## [Source passage]
++++++++
Other water to research

Backup logic

High water

Compare Boulder Creek, Clear Creek, or a South Platte option instead of forcing canyon crossings.

Heat

Move higher, fish early, or stop trout pressure when lower water warms.

Storms or stain

Wait for clarity and safer canyon edges before committing.

Access issue

Use signed public access or choose Big Thompson at Drake only after confirming that reach's chart and pullouts.

Boulder Creek

Another Front Range small-river option when you want shorter casts and lower elevation access.

Clear Creek

Useful backup when canyon flow or traffic makes the Big Thompson less appealing.

South Platte River

Better fallback for longer nymph-focused days when freestone runoff is still too pushy.

FAQ

Fast answers

Is Big Thompson fishable today?

Big Thompson looks very fishable right now. The live score is 86/100, based on current flow, weather, public alerts, and the report's planning context. Recheck the linked gauge and forecast before leaving because conditions can change quickly after rain, heat, access changes, or flow swings.

What flow is best for Big Thompson?

Stable or dropping freestone flows with enough visibility to fish pockets and banks safely.

When should I skip Big Thompson?

Skip during muddy runoff spikes, lightning-heavy afternoons, or when lower canyon water is warm enough to stress trout.
++++++++
## [Information provided]
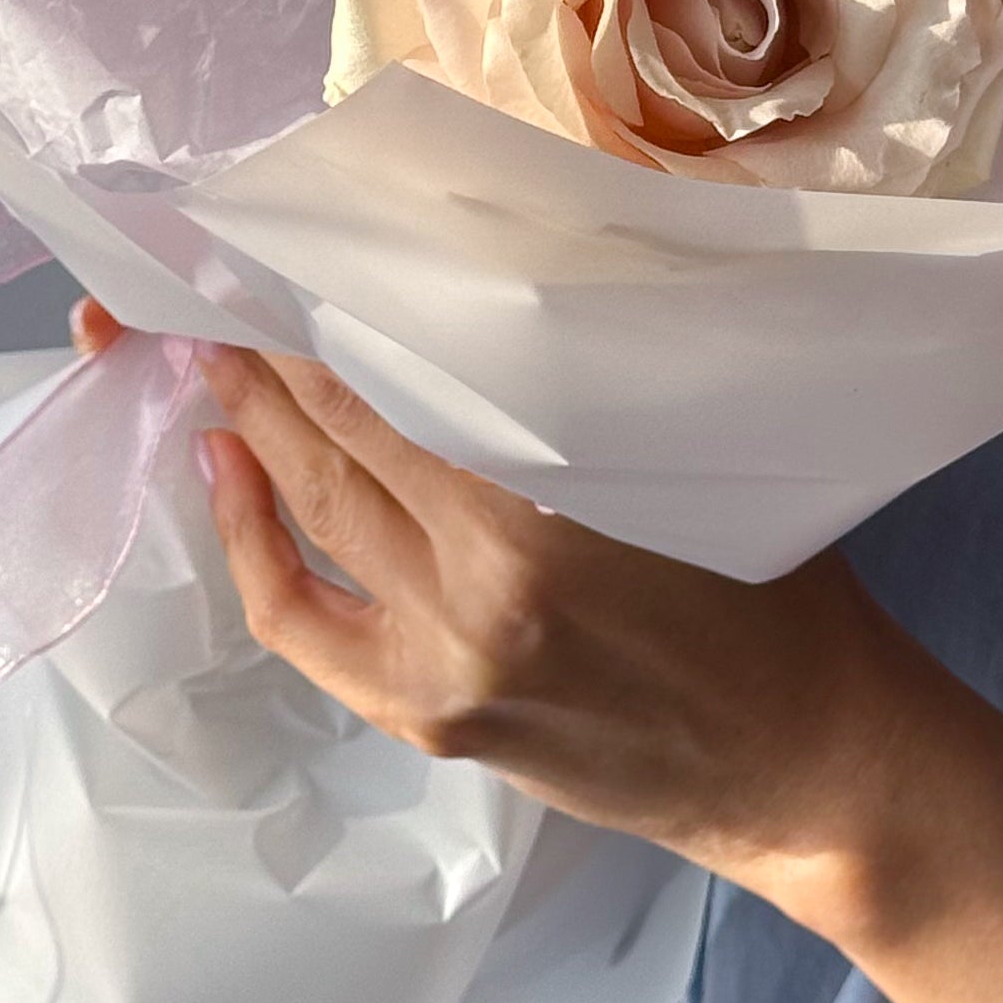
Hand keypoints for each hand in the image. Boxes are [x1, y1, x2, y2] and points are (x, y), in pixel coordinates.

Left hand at [71, 300, 1002, 1002]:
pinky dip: (253, 538)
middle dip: (255, 353)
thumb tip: (509, 249)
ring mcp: (440, 661)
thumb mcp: (695, 442)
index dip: (314, 310)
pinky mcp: (427, 714)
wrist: (803, 757)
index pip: (393, 381)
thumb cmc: (776, 585)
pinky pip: (303, 617)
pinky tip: (226, 468)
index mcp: (547, 508)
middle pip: (334, 439)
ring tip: (198, 348)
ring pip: (311, 513)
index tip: (263, 245)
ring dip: (245, 425)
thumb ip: (589, 367)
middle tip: (202, 279)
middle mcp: (477, 587)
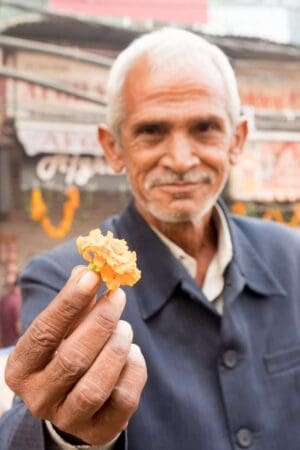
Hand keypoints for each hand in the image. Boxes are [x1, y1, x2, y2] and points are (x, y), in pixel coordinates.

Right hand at [5, 266, 146, 444]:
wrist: (73, 400)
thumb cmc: (66, 353)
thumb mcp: (63, 328)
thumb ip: (74, 301)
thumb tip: (89, 270)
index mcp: (22, 368)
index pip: (43, 333)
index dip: (69, 302)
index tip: (93, 276)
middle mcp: (38, 398)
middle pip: (72, 359)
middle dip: (101, 322)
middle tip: (117, 297)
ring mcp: (68, 418)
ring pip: (96, 384)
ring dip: (117, 347)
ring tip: (125, 328)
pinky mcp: (98, 431)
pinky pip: (123, 399)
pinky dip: (134, 369)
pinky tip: (132, 353)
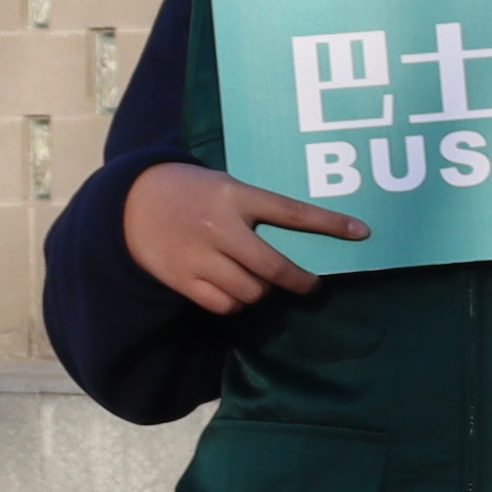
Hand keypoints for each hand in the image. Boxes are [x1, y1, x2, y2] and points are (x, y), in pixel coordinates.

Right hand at [122, 162, 370, 311]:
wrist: (129, 202)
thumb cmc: (191, 192)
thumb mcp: (226, 186)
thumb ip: (258, 207)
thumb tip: (303, 234)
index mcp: (235, 196)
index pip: (292, 212)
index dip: (330, 224)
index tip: (362, 232)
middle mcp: (220, 227)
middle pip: (273, 266)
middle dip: (299, 281)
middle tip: (310, 284)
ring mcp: (199, 256)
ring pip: (250, 291)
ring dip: (263, 292)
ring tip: (260, 283)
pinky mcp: (182, 279)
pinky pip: (223, 305)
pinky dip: (235, 304)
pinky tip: (235, 292)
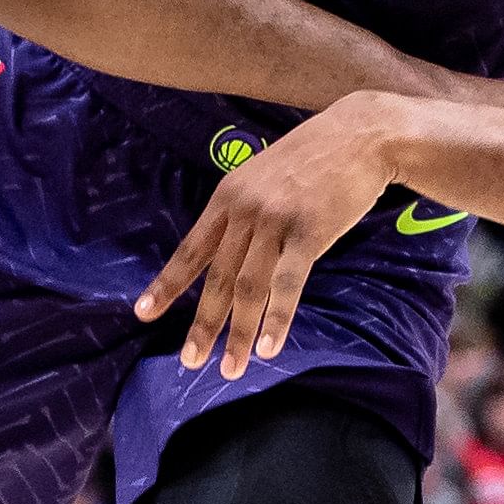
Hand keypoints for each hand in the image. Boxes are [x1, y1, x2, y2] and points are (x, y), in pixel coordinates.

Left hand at [131, 98, 401, 379]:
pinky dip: (277, 318)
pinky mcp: (310, 231)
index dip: (167, 284)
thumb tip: (231, 254)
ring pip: (249, 287)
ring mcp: (276, 220)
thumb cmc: (314, 158)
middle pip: (217, 277)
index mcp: (227, 197)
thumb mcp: (263, 176)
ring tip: (230, 369)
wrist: (360, 134)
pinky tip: (267, 347)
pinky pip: (287, 284)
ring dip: (238, 333)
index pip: (190, 249)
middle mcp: (245, 210)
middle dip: (203, 323)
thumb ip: (244, 213)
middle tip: (190, 361)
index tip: (143, 313)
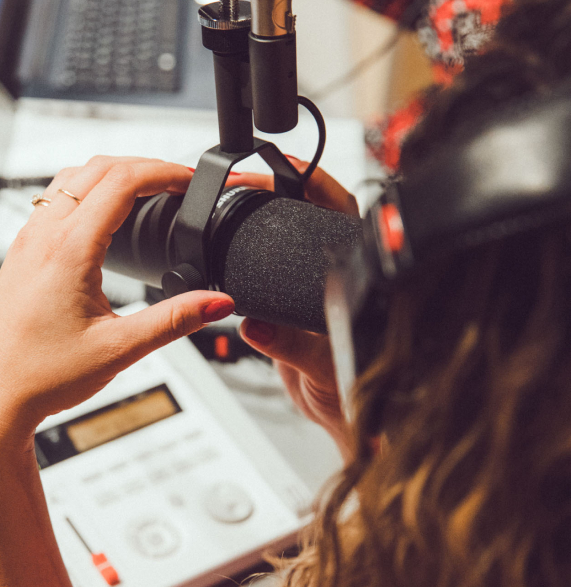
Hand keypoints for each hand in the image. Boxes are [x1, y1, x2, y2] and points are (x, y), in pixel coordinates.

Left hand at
++++++++
## [Task instructions]
**1.** Answer these questions using the Big Thompson fishing report above the listing:
(a) What live score does the report give Big Thompson?
(b) Which backup water does the report call a better fallback for longer nymph-focused days?
(c) What three options does the report give when lower water warms?
**2.** Resume the Big Thompson fishing report, which appears above the listing, from its final line.

## [Answers to the exercise]
**1.**
(a) 86/100
(b) The South Platte River
(c) Move higher, fish early, or stop trout pressure

**2.**
Is Big Thompson safe to wade right now?

The fishability score is not a wading guarantee. Wade only where your chosen access has safe edges, clear footing, legal entry, and no forced crossings; high, rising, stained, or storm-affected water should be treated conservatively.

Is the Big Thompson a wade river or a float river?

This page is primarily a wade plan. Most anglers do best by fishing short public sections rather than trying to float the canyon.

Which flow source should I trust first?

Use RiverReports for quick trend reading and USGS 06741510 for official context, then adjust for the specific reach because upper park water can look different from the lower canyon.

What is the most important regulation check?

Check both Rocky Mountain National Park fishing rules and Colorado's special-regulation page if your day crosses the park boundary or the Lake Estes to Waltonia stretch.